* **ASSIGNMENT**:
Could you transcribe all the entries exactly, omitting the pictures?

* **RECORD SET**:

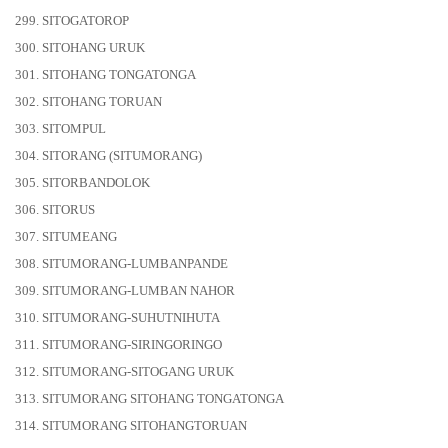
299. SITOGATOROP
300. SITOHANG URUK
301. SITOHANG TONGATONGA
302. SITOHANG TORUAN
303. SITOMPUL
304. SITORANG (SITUMORANG)
305. SITORBANDOLOK
306. SITORUS
307. SITUMEANG
308. SITUMORANG-LUMBANPANDE
309. SITUMORANG-LUMBAN NAHOR
310. SITUMORANG-SUHUTNIHUTA
311. SITUMORANG-SIRINGORINGO
312. SITUMORANG-SITOGANG URUK
313. SITUMORANG SITOHANG TONGATONGA
314. SITUMORANG SITOHANGTORUAN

* **SOLUTION FOR THIS PROBLEM**:
299. SITOGATOROP
300. SITOHANG URUK
301. SITOHANG TONGATONGA
302. SITOHANG TORUAN
303. SITOMPUL
304. SITORANG (SITUMORANG)
305. SITORBANDOLOK
306. SITORUS
307. SITUMEANG
308. SITUMORANG-LUMBANPANDE
309. SITUMORANG-LUMBAN NAHOR
310. SITUMORANG-SUHUTNIHUTA
311. SITUMORANG-SIRINGORINGO
312. SITUMORANG-SITOGANG URUK
313. SITUMORANG SITOHANG TONGATONGA
314. SITUMORANG SITOHANGTORUAN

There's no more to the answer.